Transformers are Minimax Optimal Nonparametric In-Context Learners

Authors: Juno Kim, Tai Nakamaki, Taiji Suzuki

NeurIPS 2024 | Conference PDF | Archive PDF | Plain Text | LLM Run Details

Reproducibility Variable Result LLM Response
Research Type Experimental We provide numerical experiments validating our results in Appendix E.
Researcher Affiliation Academia 1University of Tokyo 2Center for Advanced Intelligence Project, RIKEN
Pseudocode No The paper does not contain pseudocode or clearly labeled algorithm blocks.
Open Source Code No The paper states 'NA' for open access to data and code in its checklist, justifying that 'All experiments are toy simulations and data is i.i.d. random'.
Open Datasets No The paper states 'NA' for open access to data and code in its checklist.

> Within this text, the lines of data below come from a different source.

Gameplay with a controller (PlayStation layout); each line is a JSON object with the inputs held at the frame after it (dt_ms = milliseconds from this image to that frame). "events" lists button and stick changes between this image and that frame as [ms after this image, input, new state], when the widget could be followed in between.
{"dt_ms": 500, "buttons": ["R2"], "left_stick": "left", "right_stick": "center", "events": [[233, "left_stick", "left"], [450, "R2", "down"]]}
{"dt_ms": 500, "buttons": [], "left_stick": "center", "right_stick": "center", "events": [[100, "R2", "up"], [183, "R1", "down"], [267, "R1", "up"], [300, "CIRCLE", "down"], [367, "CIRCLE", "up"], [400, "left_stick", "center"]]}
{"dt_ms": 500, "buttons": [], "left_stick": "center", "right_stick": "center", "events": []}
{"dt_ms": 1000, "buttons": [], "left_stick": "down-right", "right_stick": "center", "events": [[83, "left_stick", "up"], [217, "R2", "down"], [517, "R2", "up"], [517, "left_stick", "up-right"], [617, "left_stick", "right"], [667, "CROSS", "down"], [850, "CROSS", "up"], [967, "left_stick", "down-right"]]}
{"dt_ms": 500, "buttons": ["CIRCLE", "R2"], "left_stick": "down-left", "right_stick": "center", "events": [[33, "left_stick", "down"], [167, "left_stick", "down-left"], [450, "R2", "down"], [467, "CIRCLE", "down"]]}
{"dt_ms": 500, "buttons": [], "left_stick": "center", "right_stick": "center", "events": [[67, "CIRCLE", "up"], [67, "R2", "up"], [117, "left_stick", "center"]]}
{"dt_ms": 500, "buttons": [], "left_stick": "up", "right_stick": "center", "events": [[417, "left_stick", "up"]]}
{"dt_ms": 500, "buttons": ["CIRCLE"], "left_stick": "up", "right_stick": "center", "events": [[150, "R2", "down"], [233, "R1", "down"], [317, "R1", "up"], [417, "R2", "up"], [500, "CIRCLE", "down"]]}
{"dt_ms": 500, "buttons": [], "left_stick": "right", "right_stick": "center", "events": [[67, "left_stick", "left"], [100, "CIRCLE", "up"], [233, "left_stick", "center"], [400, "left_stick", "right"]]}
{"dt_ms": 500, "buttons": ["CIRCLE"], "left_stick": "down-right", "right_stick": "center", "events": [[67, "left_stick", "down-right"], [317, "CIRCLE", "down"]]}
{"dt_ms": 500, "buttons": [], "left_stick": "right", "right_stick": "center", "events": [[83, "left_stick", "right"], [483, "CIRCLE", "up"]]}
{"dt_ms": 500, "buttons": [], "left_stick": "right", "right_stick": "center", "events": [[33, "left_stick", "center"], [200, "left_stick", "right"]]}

It describes generating data from 'nonparametric regression tasks sampled from general function spaces' and 'random combinations of order 2 wavelets' for experiments, but does not provide concrete access to a publicly available dataset.
Dataset Splits No The paper mentions 'Training and test curves' and 'Training and test losses' but does not explicitly describe validation data splits or their percentages.
Hardware Specification No The paper does not specify any particular hardware (e.g., GPU/CPU models, memory) used for running its experiments.
Software Dependencies No The paper mentions 'Adam optimizer' but does not provide specific version numbers for it or any other software libraries or dependencies used.
Experiment Setup Yes We use the Adam optimizer with a learning rate of 0.02 for all layers. ... after 50 epochs while varying (a) DNN width N; (b) number of in-context samples n; (c) number of tasks T.